Really...? Does he have dial up internet or something because according to the date of the thread they have been waiting 5 years.


----------



## _RIVAL_ (Mar 7, 2008)

Mr. Bungle said:


> Yeah, for your "girlfriend"...
> 
> right


lol.. :thumbsup:


----------



## MrObjective (May 22, 2010)

Department store. The trick is to get her to like start doing like a Zumba workouts and hook her up with an energy drink, 15 minutes in she'll be a little sweaty. At this point you join in and get her all up on your junk while she's doing the dance workout.
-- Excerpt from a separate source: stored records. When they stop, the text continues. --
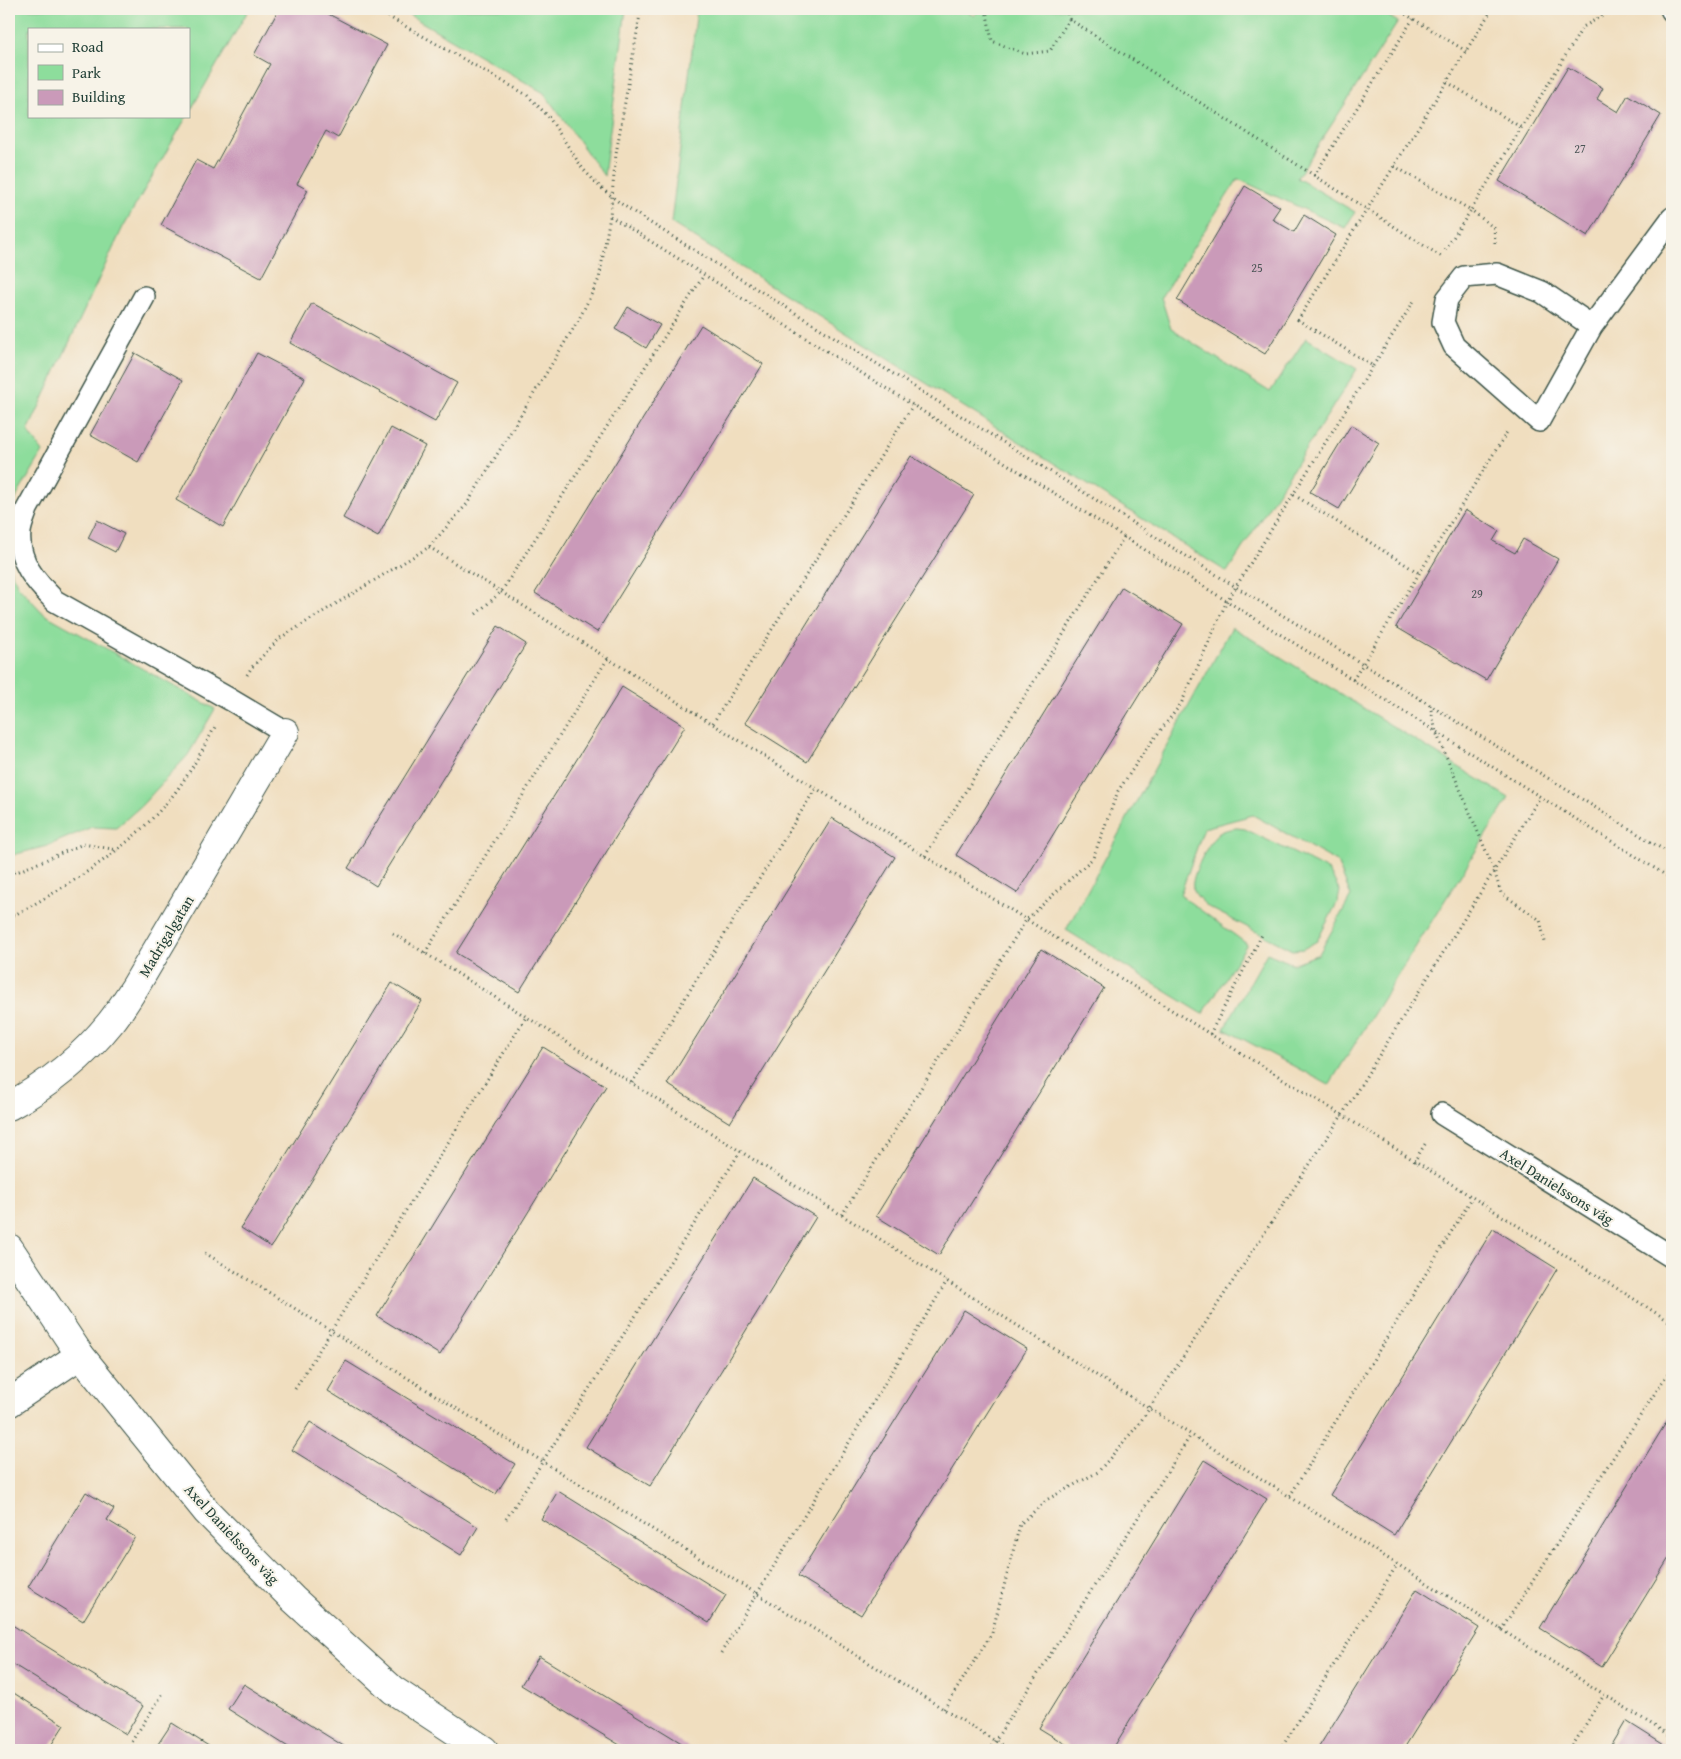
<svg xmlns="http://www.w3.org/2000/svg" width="1681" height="1759" viewBox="0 0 1681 1759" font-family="'Gentium Book Plus',serif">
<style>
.green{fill:#8ddd9c;stroke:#568d68}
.building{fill:#ca9ab9}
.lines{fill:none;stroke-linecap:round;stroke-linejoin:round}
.lane-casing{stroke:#3e5549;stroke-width:24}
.street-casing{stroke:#3e5549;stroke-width:30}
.secondary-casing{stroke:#3e5549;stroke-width:30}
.path{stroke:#3e5549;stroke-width:3;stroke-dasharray:1 4;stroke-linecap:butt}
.lane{stroke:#fff;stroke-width:21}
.street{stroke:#fff;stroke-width:28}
.secondary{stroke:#fff;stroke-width:28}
.labels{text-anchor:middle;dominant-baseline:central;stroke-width:4;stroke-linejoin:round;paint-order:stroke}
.number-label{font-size:12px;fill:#4a5455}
.street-label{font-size:15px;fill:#1f3d34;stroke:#f7f3e8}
</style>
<rect width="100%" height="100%" fill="#f7f3e8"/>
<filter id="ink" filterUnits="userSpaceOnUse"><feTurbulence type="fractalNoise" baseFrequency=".02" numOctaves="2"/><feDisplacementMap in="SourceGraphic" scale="10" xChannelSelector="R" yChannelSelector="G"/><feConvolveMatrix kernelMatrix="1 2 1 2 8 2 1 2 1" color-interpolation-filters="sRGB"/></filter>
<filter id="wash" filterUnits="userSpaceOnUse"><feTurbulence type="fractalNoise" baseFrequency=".0096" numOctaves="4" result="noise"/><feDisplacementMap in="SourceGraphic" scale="20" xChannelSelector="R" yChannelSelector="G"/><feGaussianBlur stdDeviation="1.12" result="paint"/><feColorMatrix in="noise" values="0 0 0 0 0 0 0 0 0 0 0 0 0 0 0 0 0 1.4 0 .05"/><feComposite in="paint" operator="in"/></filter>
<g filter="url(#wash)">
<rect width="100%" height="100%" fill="#f0debf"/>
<!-- green -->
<g class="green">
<path d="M9 9H249L189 113V29H29V116H187L123 227 28 431 43 452 18 494 9 516Z"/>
<path d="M399 9H626L604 176 544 93Z"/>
<path d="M697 9H963L974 16 980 9H1377L1398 22 1297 178 1355 212 1345 228 1238 179 1161 297 1171 329 1270 392 1306 338 1357 369 1227 572 671 223Z"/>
<path d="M9 567 18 586 44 614 215 709 188 755 142 805 116 828 92 827 47 846 9 856Z"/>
<path d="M1232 627 1509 798 1329 1085 1224 1029 1267 953 1293 964 1319 954 1351 896 1337 862 1253 815 1204 828 1180 895 1247 944 1203 1014 1066 930Z"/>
<path d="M1237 828 1245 829 1316 864 1329 871 1340 891 1338 901 1317 941 1303 949 1292 950 1208 907C1202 901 1195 896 1193 888 1190 877 1209 841 1218 834 1223 830 1230 829 1237 828Z"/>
</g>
<g id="blocks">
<!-- building -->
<g class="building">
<path d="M279 9H319L387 45 338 138 326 131 297 184 308 190 261 278 161 225 196 160 213 169 270 64 254 55Z"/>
<path d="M1568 67 1603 88 1597 99 1618 112 1628 95 1661 115 1588 236 1499 181Z"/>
<path d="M1245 186 1280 207 1272 219 1294 232 1304 215 1336 235 1265 354 1177 300Z"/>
<path d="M312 303 457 383 435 422 290 343Z"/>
<path d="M628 307 660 325 646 348 615 329Z"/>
<path d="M701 325 763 364 597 632 535 593Z"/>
<path d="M135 353 183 380 138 462 90 435Z"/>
<path d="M257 353 305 378 223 527 176 500Z"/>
<path d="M1351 425 1379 443 1339 509 1310 492Z"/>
<path d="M391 428 425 446 378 537 343 518Z"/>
<path d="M911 456 974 495 807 762 745 723Z"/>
<path d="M1465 510 1499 531 1493 541 1515 553 1523 539 1558 559 1486 680 1396 627Z"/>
<path d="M97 520 124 534 115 552 88 538Z"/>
<path d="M1122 587 1183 624 1017 893 956 855Z"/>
<path d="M498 626 526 644 376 886 348 868Z"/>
<path d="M622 687 685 726 519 992 456 953Z"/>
<path d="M832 818 895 857 730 1123 667 1084Z"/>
<path d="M1041 949 1104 988 939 1255 876 1216Z"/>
<path d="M392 983 422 1001 271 1247 241 1228Z"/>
<path d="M543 1047 606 1086 440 1355 377 1316Z"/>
<path d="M753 1178 816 1217 650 1486 586 1447Z"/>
<path d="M1493 1229 1557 1269 1394 1535 1330 1495Z"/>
<path d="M964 1310 1027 1349 861 1615 798 1576Z"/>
<path d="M346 1361 515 1464 496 1494 328 1391Z"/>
<path d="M1672 1413V1553L1602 1667 1540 1628Z"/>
<path d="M310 1422 478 1527 461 1555 292 1450Z"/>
<path d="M1204 1460 1267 1499 1112 1750H1075L1039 1728Z"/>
<path d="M558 1491 726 1595 709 1623 541 1519Z"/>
<path d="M86 1492 114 1509 107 1520 135 1537 83 1621 28 1587Z"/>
<path d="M1417 1589 1479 1628 1403 1750H1317Z"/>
<path d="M9 1623 143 1706 126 1734 9 1662Z"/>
<path d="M539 1656 693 1750H628L521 1685Z"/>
<path d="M244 1684 350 1750H293L228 1709Z"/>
<path d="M9 1690 64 1725 48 1750H9Z"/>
<path d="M1626 1721 1672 1750H1609Z"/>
<path d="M172 1723 215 1750H154Z"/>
</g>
</g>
</g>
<g filter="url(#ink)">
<use href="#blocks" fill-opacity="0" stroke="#3e5549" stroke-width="1"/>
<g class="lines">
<defs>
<g id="lane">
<path d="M1671 9 1672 11"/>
<path d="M144 297 27 509C25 516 21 524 20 532 17 561 36 582 55 601L231 700 285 732"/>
<path d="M1592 326 1542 292 1497 274 1464 277 1447 299 1443 322 1454 346 1539 421 1592 326 1672 218"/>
<path d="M1442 1114 1672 1257"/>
</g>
<g id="street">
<path d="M9 1106C48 1085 83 1057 111 1022 120 1011 127 999 135 987L285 732"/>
<path d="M9 1403 80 1355"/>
</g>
<path id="secondary" d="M9 1248 80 1355 207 1512 293 1599 393 1690 484 1750"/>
</defs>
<!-- lane casing -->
<use href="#lane" class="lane-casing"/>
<!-- street casing -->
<use href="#street" class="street-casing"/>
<!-- secondary casing -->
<use href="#secondary" class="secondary-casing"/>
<!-- path -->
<g class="path">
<path d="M375 9 527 95 548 116 583 169 600 187 620 203 649 222 1236 587 1430 705 1672 855"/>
<path d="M986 9 992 41 1025 54 1050 51 1069 19 1066 9"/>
<path d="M1397 9 1466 51"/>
<path d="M1069 19 1442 257"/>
<path d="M1447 82 1522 128"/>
<path d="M1394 166 1471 210 1443 253"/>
<path d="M1314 176 1413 19"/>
<path d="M610 216 1672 879"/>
<path d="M1495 243 1494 228 1471 210 1583 27 1614 9"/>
<path d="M1373 366 1414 301"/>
<path d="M1294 495 1419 573"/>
<path d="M429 547 1210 1034 1342 1115 1672 1323"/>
<path d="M476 614 501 592 704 275"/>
<path d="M247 675 252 667 280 638 429 547 467 504 579 319 599 279 610 216 616 154 641 9"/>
<path d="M1353 680 1507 432"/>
<path d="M1430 705 1436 732 1494 870 1501 893 1540 920 1545 942"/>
<path d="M713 723 913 405"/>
<path d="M925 856 1124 537"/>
<path d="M9 873 19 871 83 844 118 850"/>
<path d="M9 918C70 885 130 849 174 794 190 773 203 749 216 725"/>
<path d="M393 933 1672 1737"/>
<path d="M425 953 608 658"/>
<path d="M1210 1034 1262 935"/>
<path d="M632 1083 816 788"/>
<path d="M1414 1162 1427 1141"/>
<path d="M842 1215 1026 920 1093 858 1118 791 1149 745 1181 704 1227 601 1373 366 1298 320 1492 9"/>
<path d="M205 1253 1010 1750"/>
<path d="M295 1389 526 1017"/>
<path d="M1290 1496 1472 1198"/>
<path d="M506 1519 740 1152"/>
<path d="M1501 1630 1672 1367"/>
<path d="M721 1653 947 1281"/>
<path d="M944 1709 992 1633 1020 1524 1048 1499 1098 1472 1139 1424 1342 1115 1540 797"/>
<path d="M126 1750 164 1692"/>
<path d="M989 1750 1191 1435"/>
<path d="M1280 1750 1397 1565"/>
<path d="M1570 1750 1604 1695"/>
</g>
<!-- lane -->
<use href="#lane" class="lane"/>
<!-- street -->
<use href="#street" class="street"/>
<!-- secondary -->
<use href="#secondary" class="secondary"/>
</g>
</g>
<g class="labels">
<!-- number labels -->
<g class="number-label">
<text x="1580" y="148">27</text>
<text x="1257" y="267">25</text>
<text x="1477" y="593">29</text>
</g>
<!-- street labels -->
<g class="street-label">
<text transform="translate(166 936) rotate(-59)">Madrigalgatan</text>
<text transform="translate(1557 1186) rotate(32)">Axel Danielssons väg</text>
<text transform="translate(232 1534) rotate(47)">Axel Danielssons väg</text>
</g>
</g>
<!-- margin -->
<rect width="1681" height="1759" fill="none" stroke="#f7f3e8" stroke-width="30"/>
<!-- legend -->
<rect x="28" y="28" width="162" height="90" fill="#f7f3e8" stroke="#a1aaa0"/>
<rect x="38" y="44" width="25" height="8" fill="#ffffff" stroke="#a1aaa0"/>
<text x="72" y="52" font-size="15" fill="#1f3d34">Road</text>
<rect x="38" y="65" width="25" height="15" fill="#8ddd9c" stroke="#a1aaa0"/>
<text x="72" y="78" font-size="15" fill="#1f3d34">Park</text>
<rect x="38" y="90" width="25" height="15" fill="#ca9ab9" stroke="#a1aaa0"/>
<text x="72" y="102" font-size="15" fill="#1f3d34">Building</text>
</svg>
And if she jumps you, be like 'uhh, you're sweaty, how about something else.' Which inevitably leads to an intense BJ.


----------



## Hammerlock2.0 (Jun 17, 2009)

MrObjective said:


> Department store. The trick is to get her to like start doing like a Zumba workouts and hook her up with an energy drink, 15 minutes in she'll be a little sweaty. At this point you join in and get her all up on your junk while she's doing the dance workout. And if she jumps you, be like 'uhh, you're sweaty, how about something else.' Which inevitably leads to an intense BJ.


What the...


----------



## Budhisten (Apr 11, 2010)

MrObjective said:


> Department store. The trick is to get her to like start doing like a Zumba workouts and hook her up with an energy drink, 15 minutes in she'll be a little sweaty. At this point you join in and get her all up on your junk while she's doing the dance workout. And if she jumps you, be like 'uhh, you're sweaty, how about something else.' Which inevitably leads to an intense BJ.


This, women doing zumba get really riled up. It works people!


----------



## AmdM (Apr 13, 2010)

Budhisten said:


> This, women doing zumba get really riled up. It works people!


Well, looks like i´m gonna have to check what is that zumba thing :thumb02:


----------



## Rauno (Nov 20, 2009)

AmdM said:


> Well, looks like i´m gonna have to check what is that zumba thing :thumb02:


You and me too buddy!


----------



## swpthleg (Dec 31, 2006)

AmdM said:


> Well, looks like i´m gonna have to check what is that zumba thing :thumb02:


It's a dance-type aerobics class. I've never taken it but it looks boring as hell. If you want to get your wife or GF in the mood, just buy her some booty shorts cut underwear, duh.


----------



## SideWays222 (Sep 9, 2008)

swpthleg said:


> It's a dance-type aerobics class. I've never taken it but it looks boring as hell. If you want to get your wife or GF in the mood, just buy her some booty shorts cut underwear, duh.


Lawl

I was going to make a inappropriate joke that i would make around my guy friends. Out of respect for the sensitive people i refrained. :thumb02:


----------



## AmdM (Apr 13, 2010)

Youtubed that zumba thing and it´s really boring.

I´m gonna stick with the "Lambada". (yes i´m that old)


----------



## Budhisten (Apr 11, 2010)

AmdM said:


> Youtubed that zumba thing and it´s really boring.
> 
> I´m gonna stick with the "Lambada". (yes i´m that old)


:O :O :O

THAT'S THE FORBIDDEN DANCE!


----------



## AmdM (Apr 13, 2010)

Budhisten said:


> :O :O :O
> 
> THAT'S THE FORBIDDEN DANCE!


Are you serious, is it forbidden in Denmark?


----------



## Budhisten (Apr 11, 2010)

Nah, just a quote from an old episode of Fresh Prince that popped into my head 

Denmark was the first country in the world to legalize porn, why would the Lombada be forbidden?


----------



## AmdM (Apr 13, 2010)

Budhisten said:


> Nah, just a quote from an old episode of Fresh Prince that popped into my head
> *
> Denmark was the first country in the world to legalize *porn, why would the Lombada be forbidden?



Go Denmark :thumb02:


----------